Required work> Reproduce every line of the listing below word for word, omitting the pictures.
____ Given entries
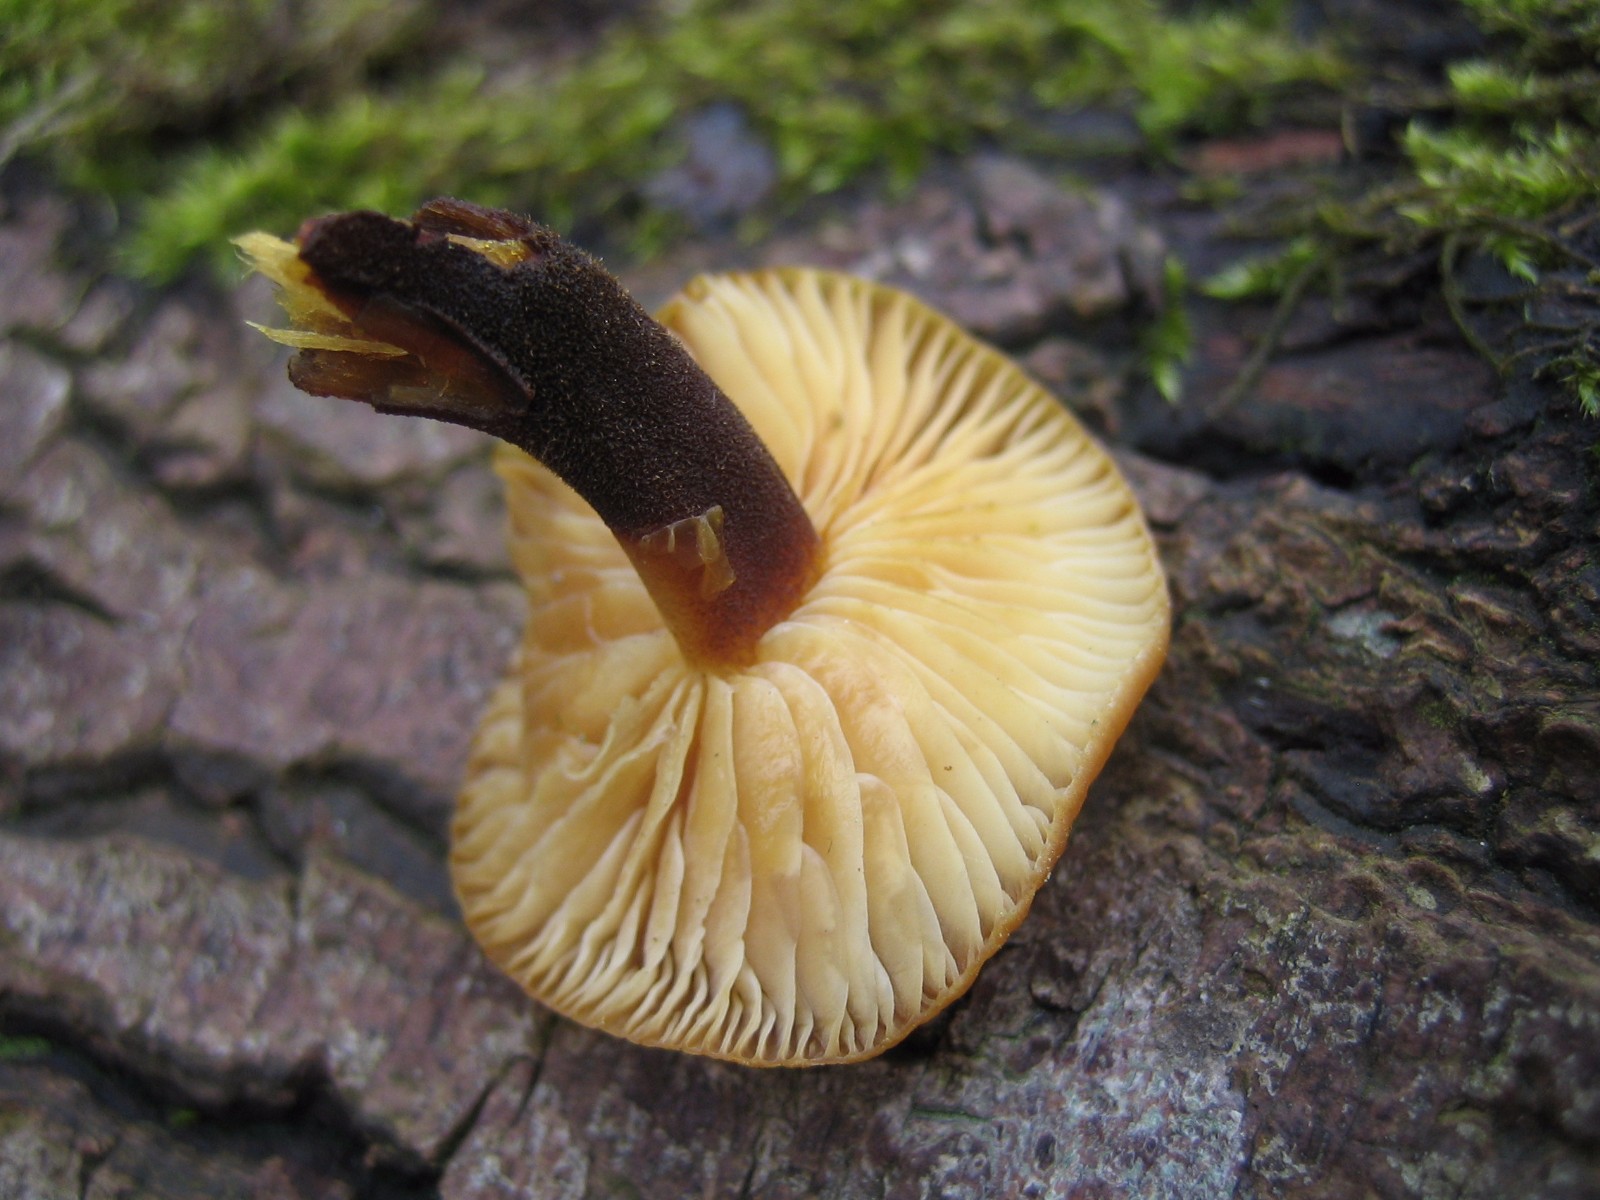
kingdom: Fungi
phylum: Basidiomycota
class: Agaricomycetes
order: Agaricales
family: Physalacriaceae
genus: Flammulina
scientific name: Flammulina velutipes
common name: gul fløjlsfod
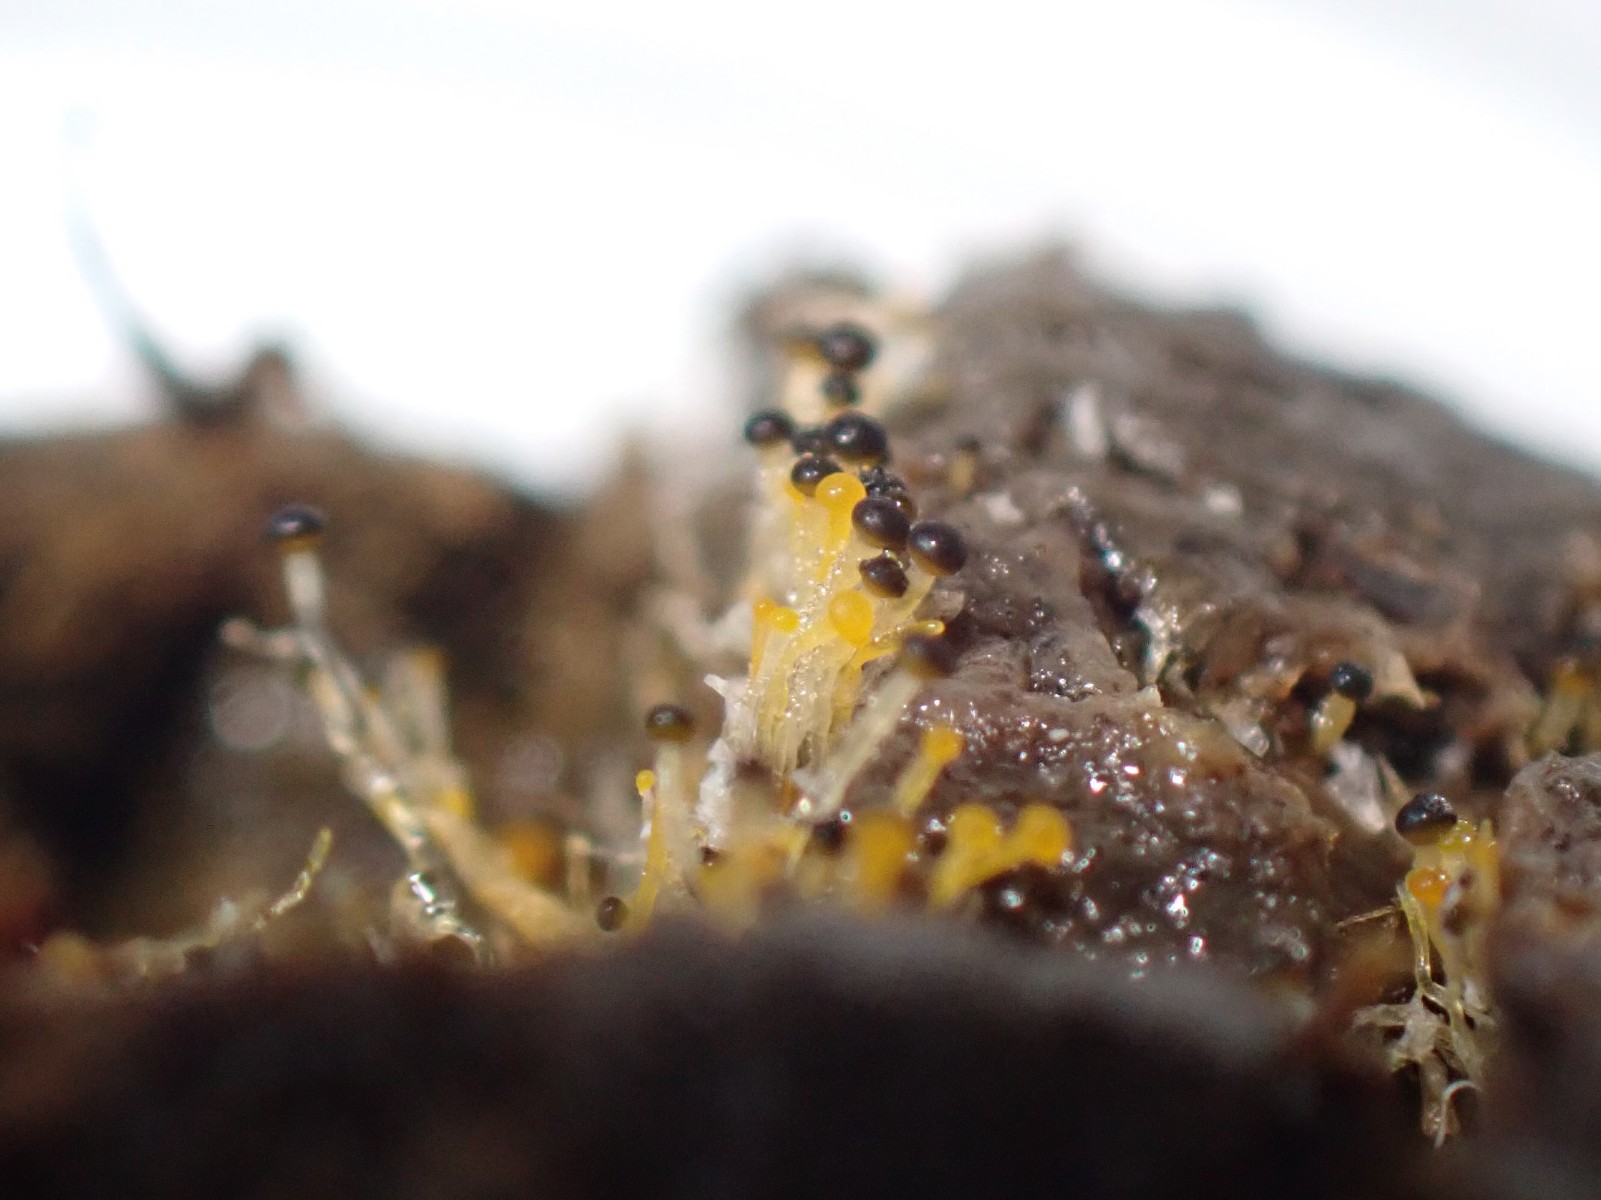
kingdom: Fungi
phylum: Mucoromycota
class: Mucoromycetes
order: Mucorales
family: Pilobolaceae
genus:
________
Result for this task>
kingdom: Fungi
phylum: Basidiomycota
class: Agaricomycetes
order: Agaricales
family: Physalacriaceae
genus: Flammulina
scientific name: Flammulina velutipes
common name: gul fløjlsfod
kingdom: Fungi
phylum: Mucoromycota
class: Mucoromycetes
order: Mucorales
family: Pilobolaceae
genus:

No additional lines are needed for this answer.